§ **Try it**
In the material beneath, how many lines contain the word "yellow"? Give the count alone.
=== Source data ===
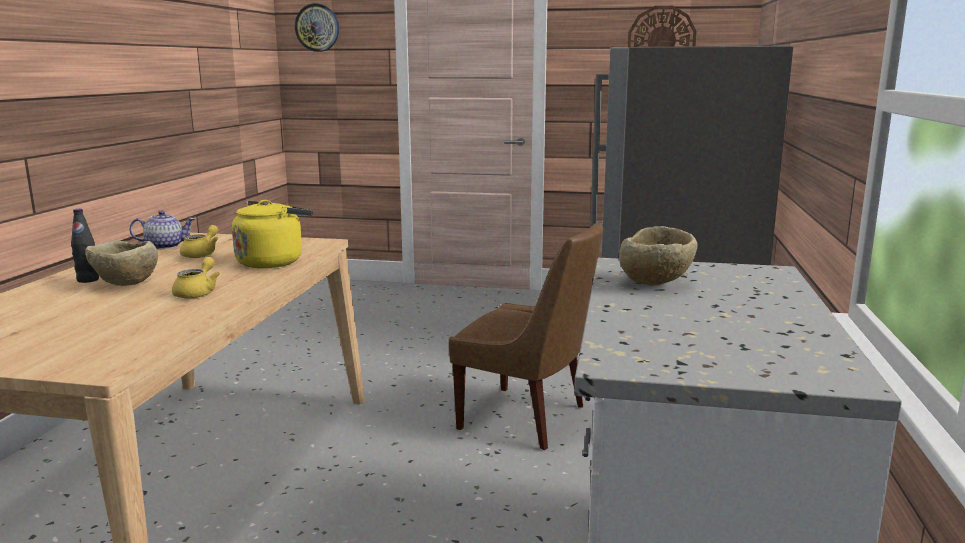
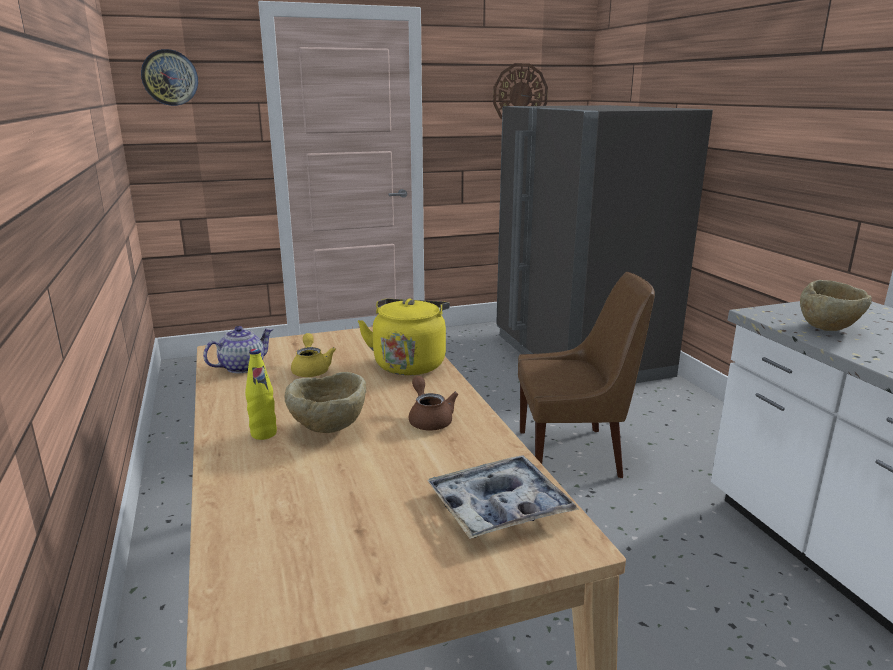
camera: 30 degrees left, 5 degrees up
black bottle [71,209,99,283] -> yellow bottle [245,348,277,440]
yellow teapot [172,257,220,298] -> brown teapot [409,376,458,431]
none -> tray [427,456,579,539]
===
§ **Written solution**
2